Stacey Haney is a local nurse working hard to raise two kids and keep up her small farm when the fracking boom comes to her hometown of Amity, Pennsylvania. Intrigued by reports of lucrative natural gas leases in her neighbors’ mailboxes, she strikes a deal with a Texas-based energy company. Soon trucks begin rumbling past her small farm, a fenced-off drill site rises on an adjacent hilltop, and domestic animals and pets start to die. When mysterious sicknesses begin to afflict her children, she appeals to the company for help. Its representatives insist that nothing is wrong.

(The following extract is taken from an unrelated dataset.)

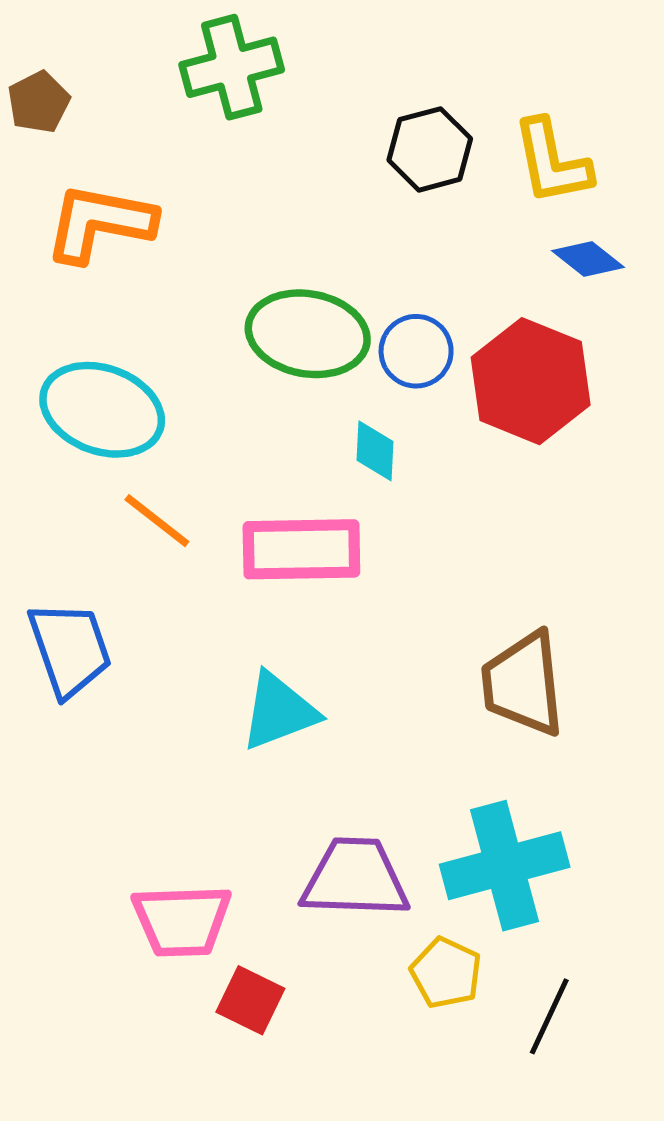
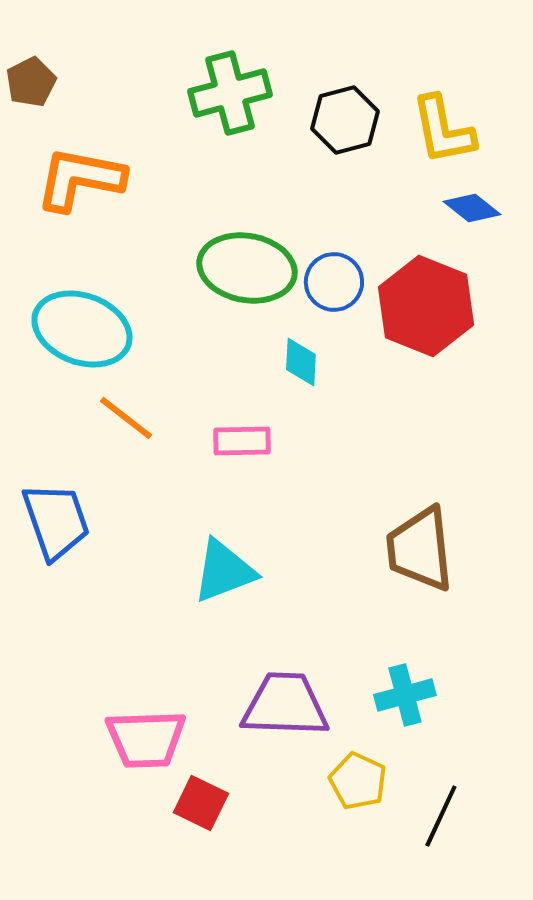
green cross: (232, 67) -> (230, 93), moved
pink rectangle: (301, 549) -> (242, 441), size x0.6
cyan cross: (505, 866) -> (405, 695), size x0.6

Alarmed by her children’s illnesses, Haney joins with neighbors and a committed husband-and-wife legal team to investigate what’s really in the water and air. Against local opposition, Haney and her allies doggedly pursue their case in court and begin to expose the damage that’s being done to the land her family has lived on for centuries. Soon a community that has long been suspicious of outsiders faces wrenching new questions about who is responsible for their fate, and for redressing it: The faceless corporations that are poisoning the land? The environmentalists who fail to see their economic distress? A federal government that is mandated to protect but fails on the job? Drawing on seven years of immersive reporting, Griswold reveals what happens when an imperiled town faces a crisis of values, and a family wagers everything on an improbable quest for justice.
PUBLISHERS WEEKLY
Journalist Griswold (The Tenth Parallel) comprehensively examines the circumstances surrounding the lawsuit that Stacey Haney, a nurse and single mother, filed against energy company Range Resources. The book opens with an account of the shale gas boom of the mid-2000s, when fracking (hydraulic fracturing) brought unexpected windfalls to financially distressed towns on the border of Pennsylvania, Ohio, and West Virginia, including Haney's hometown, Amity, and the neighboring town of Prosperity in rural Pennsylvania. Residents welcomed the money from mineral leases, using it to pay for needed roofs and fences. Haney did, too, until her son, Hartley, was hospitalized for fatigue and tested positive for high levels of arsenic in his blood, which they believed was due to runoff from the fracking on a nearby property. When Haney and her daughter, Paige, got tested, they too were diagnosed with arsenic poisoning. The community reacted to the news and Haney's subsequent lawsuit with suspicion and animosity, accusing Haney of "acting out of hysteria." Griswold combines Haney's perspective with those of her attorneys, John Smith and Kendra Smith, during the years-long legal saga, which was settled for an undisclosed amount in early 2018. With empathy and diligence, Griswold brings attention to the emotional and financial tolls Haney and her family endured in this revealing portrait of rural America in dire straits.